Among the guidelines’ strongest recommendations:
• Acid-fast bacilli smear microscopy should be performed in all patients suspected of having pulmonary TB, using at least three sputum samples. A sputum volume of at least 3 mL is needed, but 5-10 mL would be better.
• Both liquid and solid mycobacterial cultures should be performed on every specimen from patients suspected of having TB disease, rather than either type alone.
• A diagnostic nucleic acid amplification test should be performed on the initial specimen from patients suspected of having pulmonary TB.
• Rapid molecular drug susceptibility testing of respiratory specimens is advised for certain patients, with a focus on testing for rifampin susceptibility with or without isoniazid.
• Patients suspected of having extrapulmonary TB also should have mycobacterial cultures performed on all specimens.
• For all mycobacterial cultures that are positive for TB, a culture isolate should be submitted for genotyping to a regional genotyping laboratory.
• For patients aged 5 and older who are suspected of having latent TB infection, an interferon-gamma release assay (IGRA) is advised rather than a tuberculin skin test, especially if the patient is not likely to return to have the test result read. A tuberculin skin test is an acceptable alternative if IGRA is not available, is too expensive, or is too burdensome.
The guideline also addresses bronchoscopic sampling, cell counts and chemistries from fluid specimens collected from sites suspected of harboring extrapulmonary TB (such as pleural, cerebrospinal, ascetic, or joint fluids), and measurement of adenosine deaminase levels.
This work was supported by the American Thoracic Society, the Centers for Disease Control and Prevention, and the Infectious Diseases Society of America, with input from the American Academy of Pediatrics. Dr. Lewinsohn reported having no relevant financial disclosures; his associates reported ties to numerous industry sources.

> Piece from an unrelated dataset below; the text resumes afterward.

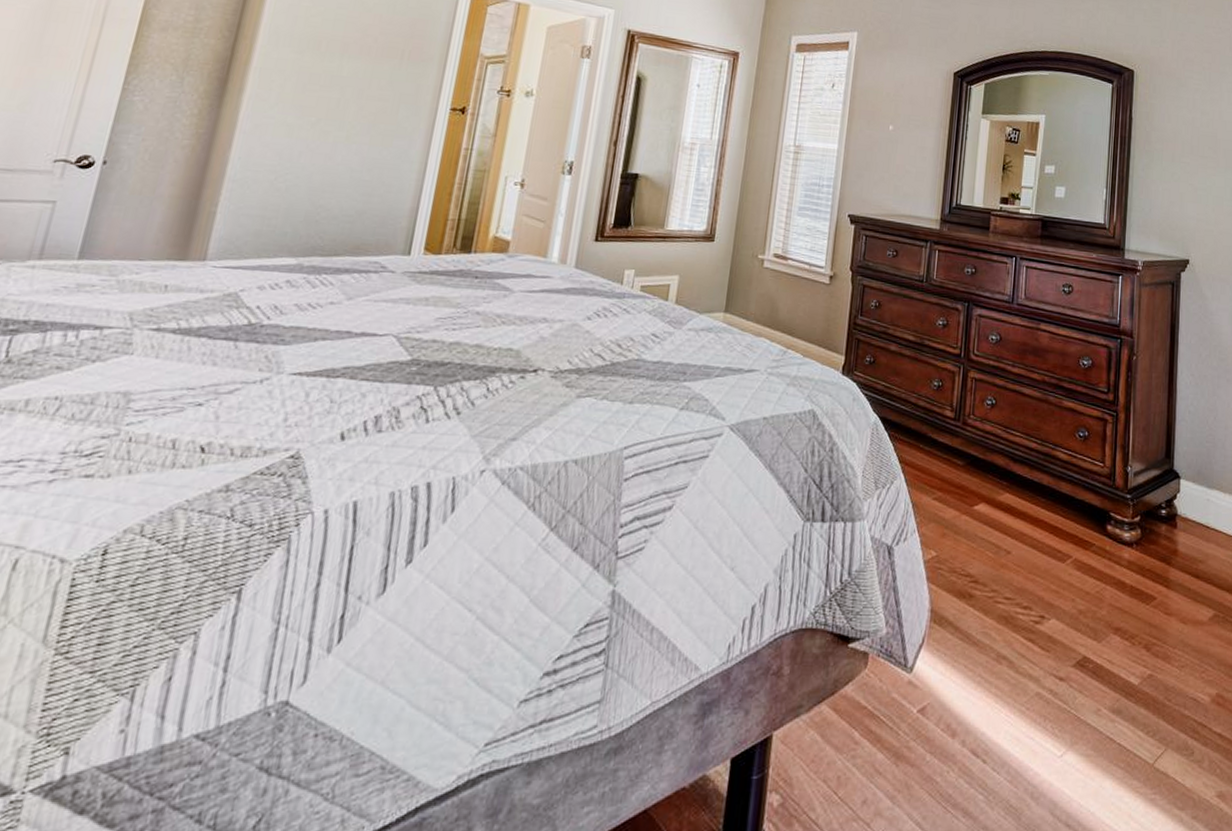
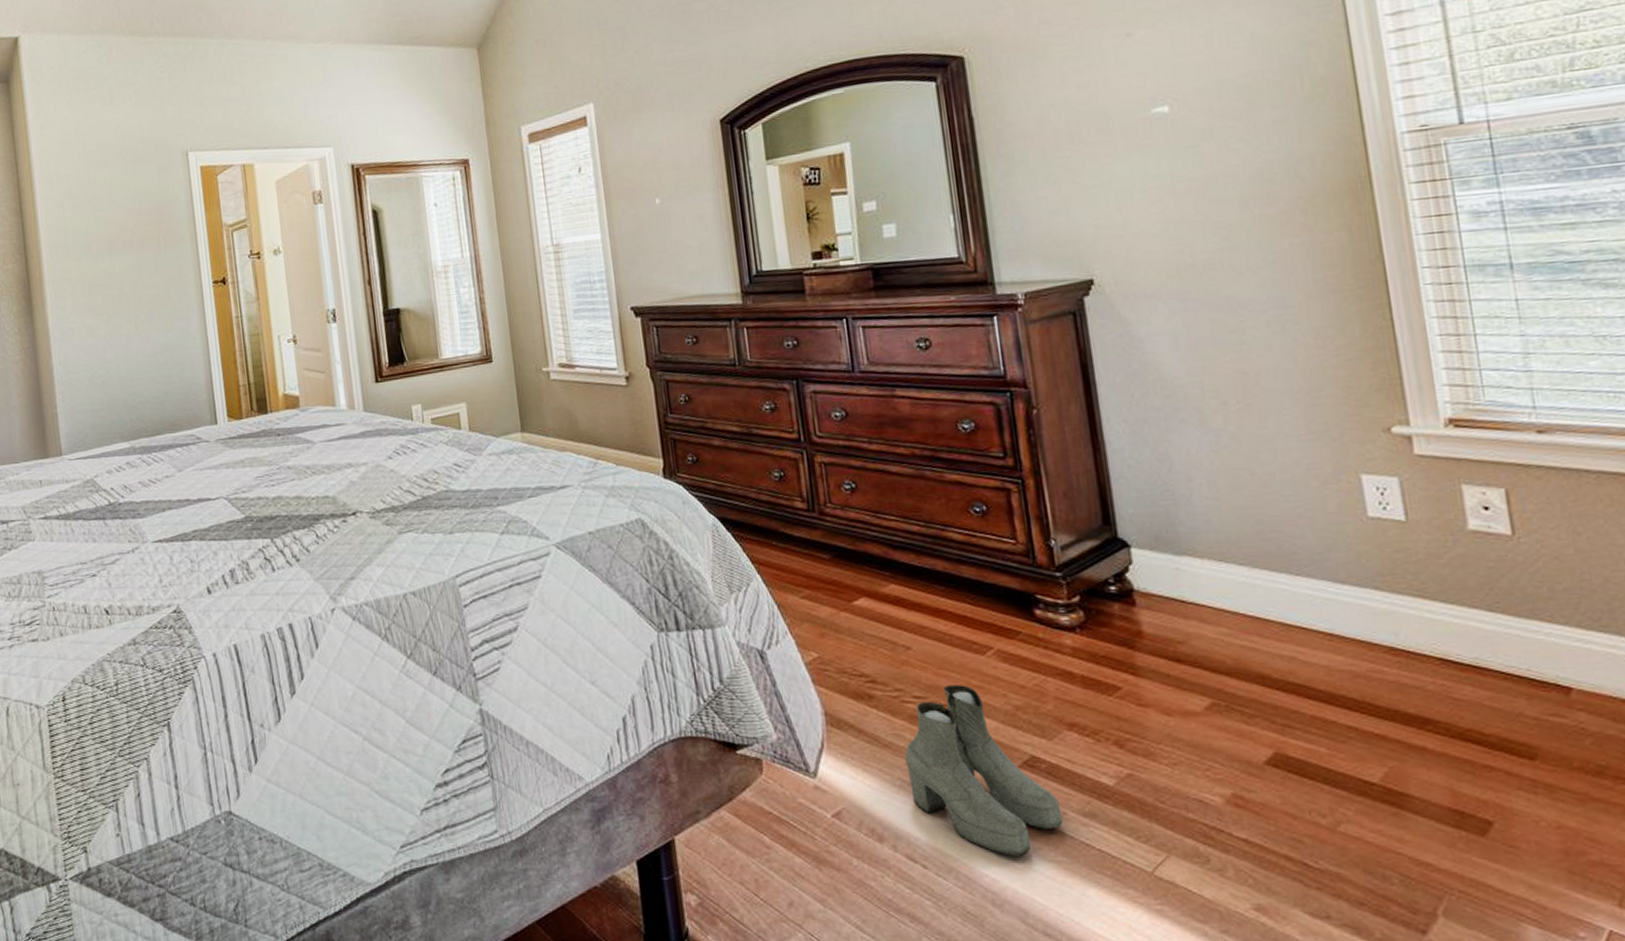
boots: none [986,589,1098,750] -> present [904,685,1063,856]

FROM CLINICAL INFECTIOUS DISEASES
Key clinical point: jointly by the American Thoracic Society, the Centers for Disease Control and Prevention, and the Infectious Diseases Society of America.
Major finding: The clinical practice guideline includes 23 evidence-based recommendations concerning diagnostic testing for latent, pulmonary, or extrapulmonary tuberculosis in adults and children.
Data source: A compilation of 23 evidence-based recommendations about diagnostic testing for tuberculosis.
Disclosures: This work was supported by the American Thoracic Society, the Centers for Disease Control and Prevention, and the Infectious Diseases Society of America, with input from the American Academy of Pediatrics. Dr. Lewinsohn reported having no relevant financial disclosures; his associates reported ties to numerous industry sources.